#### [Aim of the task]
Print a faithful copy of the data below, word for word, with the pictures left out.

(Data entries)
□ □ □
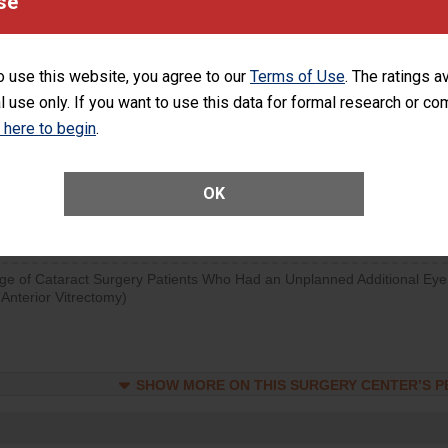
se
visits that is lower than most surgery centers.
SHOW MORE ON THIS SURGERY CENTER’S 
o use this website, you agree to our
Terms of Use
. The ratings a
l use only. If you want to use this data for formal research or c
d hospital visits can occur when patients experience complications
rology procedure. Facilities should have a rate of unplanned hospital
k here to begin
.
at is lower than most surgery centers.
OK
Unplanned Hospital Visits Within 7 Days of a General Surgery at an ASC
ge of Cataract Surgery Patients Who Had an Unplanned Additional Eye
Anterior Vitrectomy)
SHOW MORE ON THIS SURGERY CENTER’S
□ □ □
#### [Task result]
se
visits that is lower than most surgery centers.
SHOW MORE ON THIS SURGERY CENTER’S 
o use this website, you agree to our
Terms of Use
. The ratings a
l use only. If you want to use this data for formal research or c
d hospital visits can occur when patients experience complications
rology procedure. Facilities should have a rate of unplanned hospital
k here to begin
.
at is lower than most surgery centers.
OK
Unplanned Hospital Visits Within 7 Days of a General Surgery at an ASC
ge of Cataract Surgery Patients Who Had an Unplanned Additional Eye
Anterior Vitrectomy)
SHOW MORE ON THIS SURGERY CENTER’S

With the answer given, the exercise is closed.